When they arrive at school and meet George, they realize they need to get past the security guard. Using her invisibility, Molly manages to scare him out, allowing Cleo and George to enter and duplicate Cleo's original experiment. The solution turns out to be too complex for either Cleo or George to understand, and they need Carter, a governor's scholar, to analyze the results.

They look for him at the school's annual Halloween party "Romp the Swamp". While searching, Cleo bumps into Coug, who is doubting his relationship with Molly and needs to be shown she cares for him, despite being invisible. Eventually, Cleo finds Carter, who is upset with her mixed attitude, expecting they would be together for the party. After informing him about the situation, she takes him to a nearby barn, where her sister, Coug and George are gathered.

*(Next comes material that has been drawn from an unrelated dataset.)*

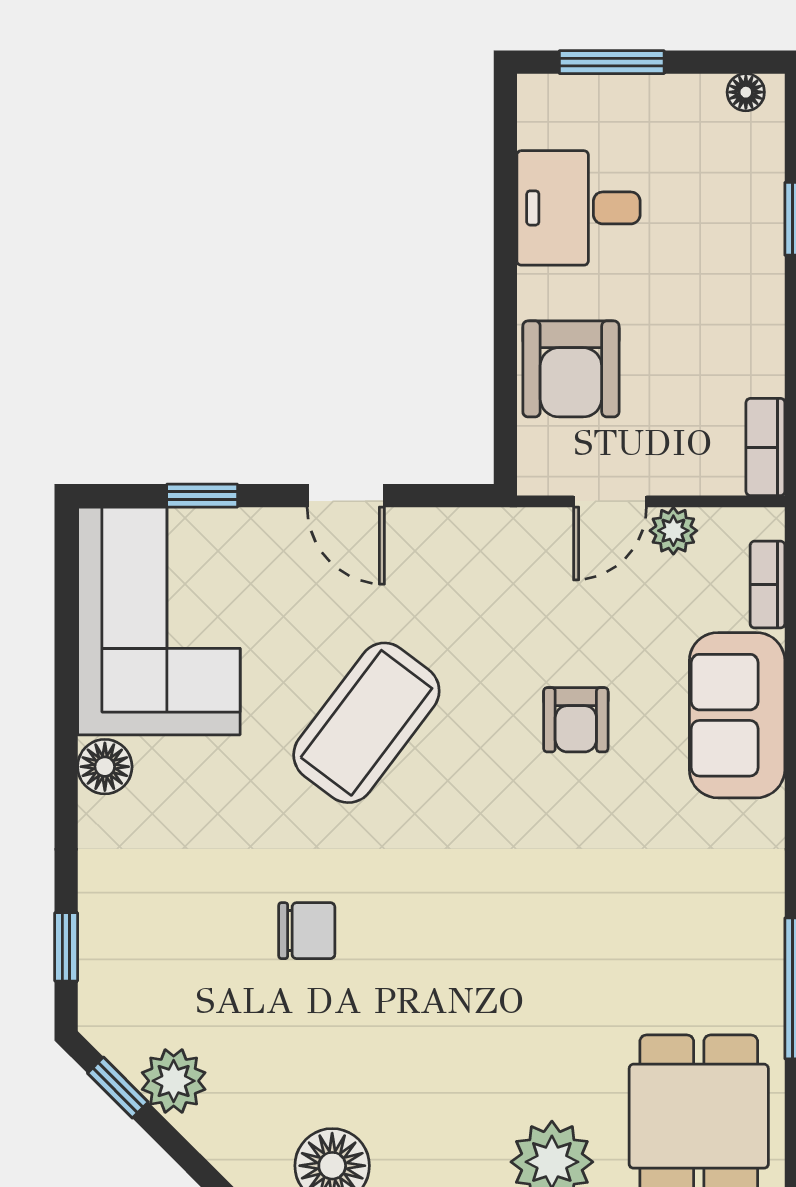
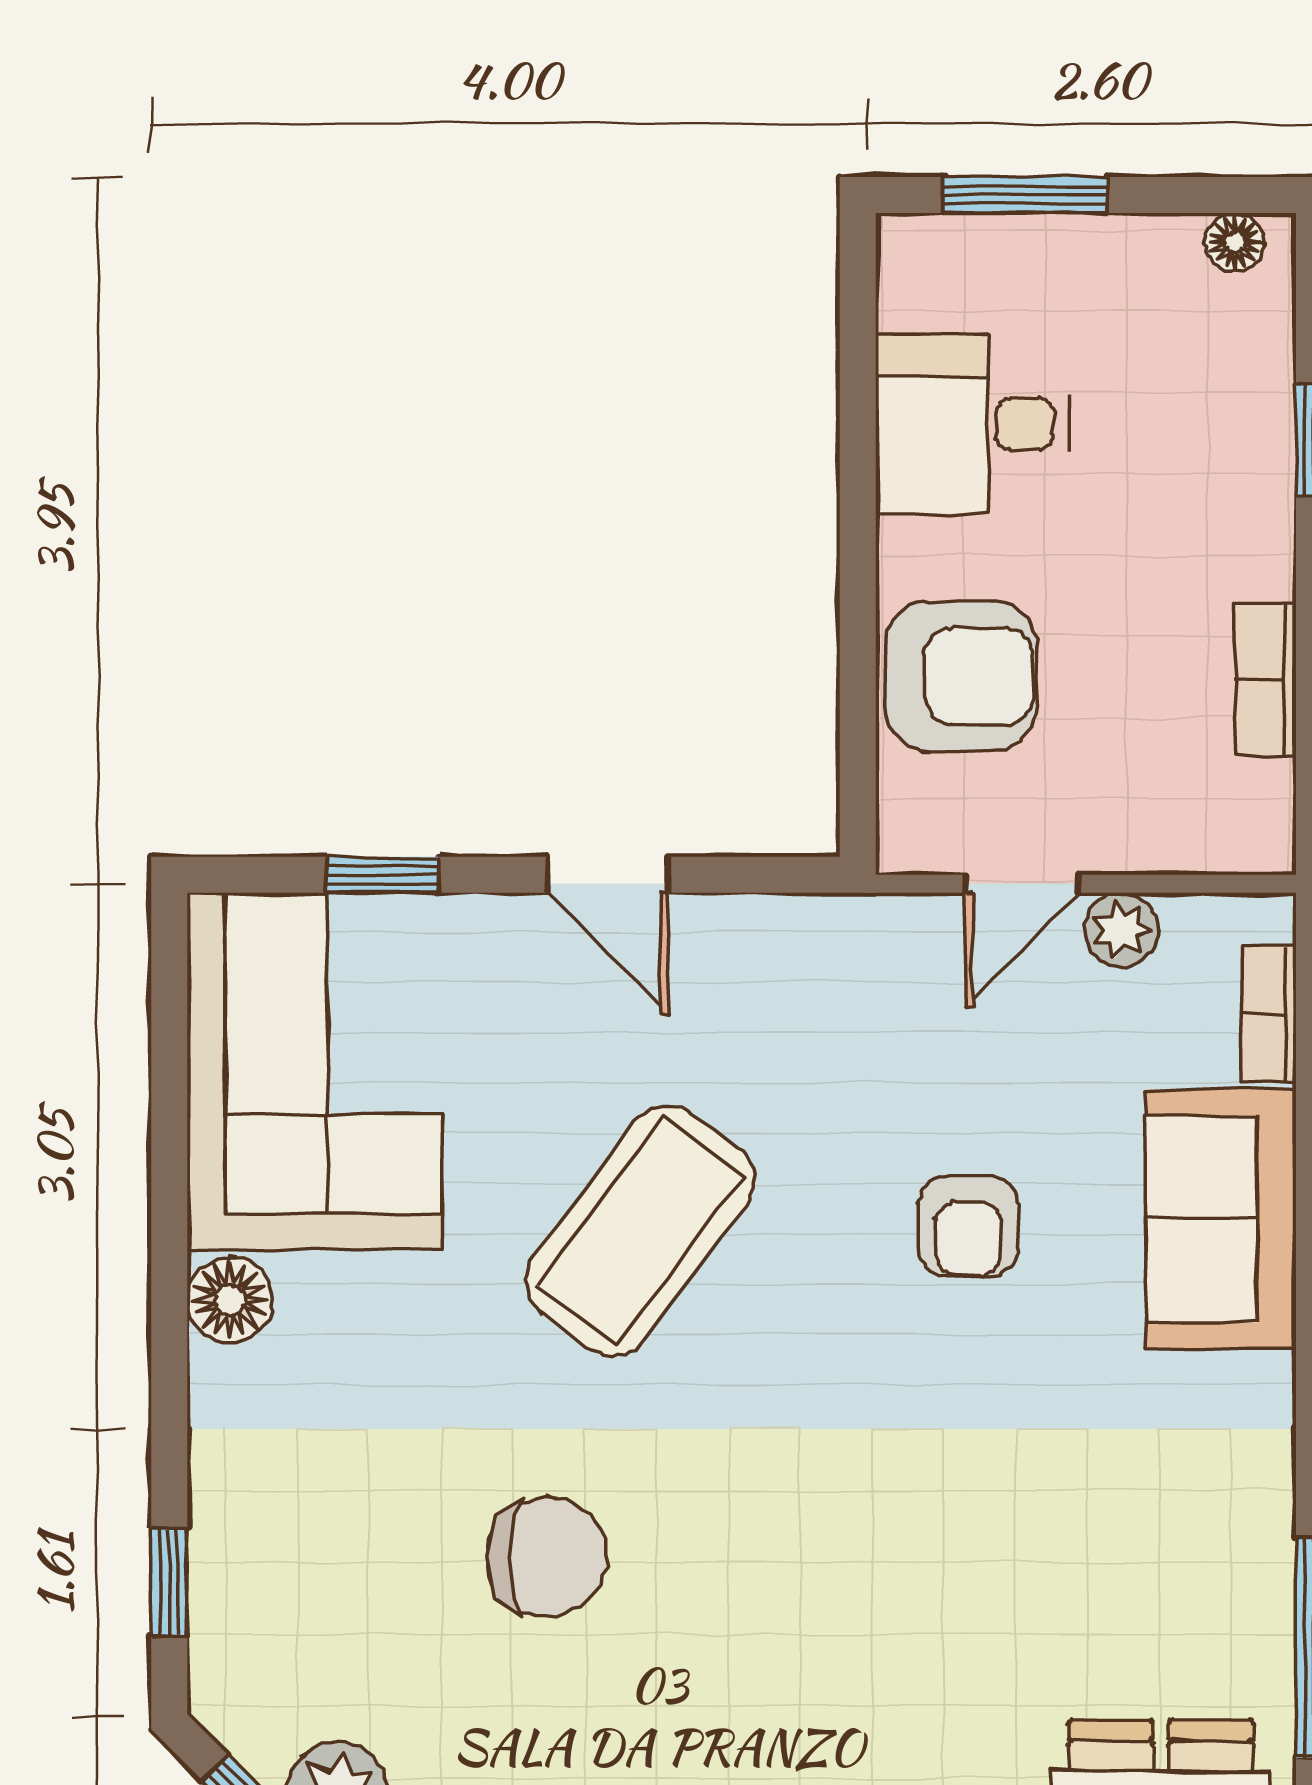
armchair: (571, 369) -> (961, 676), turned -90
bookcase: (765, 447) -> (1266, 679), moved
chair: (307, 931) -> (546, 1557), width x1.37, depth x1.37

With time running short, Cleo, George, Carter and Coug work together to develop an antidote for Molly, narrowly making the midnight deadline. They nearly get in trouble when Mr. Perkins, in charge of the party, finds them in the barn, but Molly informs him about Cleo's experiment before drinking the antidote, risking the deadline. When she finally gets to the antidote, it fails but not because it passed midnight. Molly had taken some antacid the night before when she consumed the moth, so after Cleo adds a dose of that to the antidote, Molly becomes visible again upon drinking it.

Astonished by the results of Cleo's project, Mr. Perkins asks her to present her findings at a seminar of the New Orleans Association of Applied Scientists. Cleo gains a greater appreciation for the fine line between visible and invisible.

==Cast==
- Rowan Blanchard as Cleo Eastman, Molly's younger sister
- Paris Berelc as Molly Eastman, Cleo's popular older sister
- Karan Brar as George, Cleo’s best friend and fellow science whiz kid
- Rachel Crow as Nikki, Molly's best friend and teammate and George's future girlfriend
- Alex Désert as Mr. Perkins, the high school science teacher who gave Cleo the project
- Will Meyers as Carter, Cleo's crush and science scholar
- Austin Fryberger as Coug, Molly's boyfriend

==Production==
The film was officially announced on January 9, 2015, along with the casting of Rowan Blanchard and Paris Berelc as Cleo and Molly. On February 27, Karan Brar, Rachel Crow, and Austin Fryberger were cast as George, Nikki, and The Coug. Filming began in February 2015 and ended in April 2015 in New Orleans.

==Reception==
The movie was viewed by 4.03 million people on its premiere night, making it the third most-watched broadcast on cable that night. An encore broadcast the next morning received 2.31 million viewers.

==Broadcast==
The film aired on October 9, 2015 on Disney Channel in the United States and Canada. In Canada, due to a technical error at the end of the movie, the last ten minutes were replaced with the Teen Beach 2 music video, "That's How We Do". It was however fixed the next day. It premiered in French as Ma Soeur est invisible! on February 28, 2016. Invisible Sister premiered on Disney Channel in the United Kingdom and Ireland on October 23. The movie premiered on Disney Channel Israel on December 10, 2015.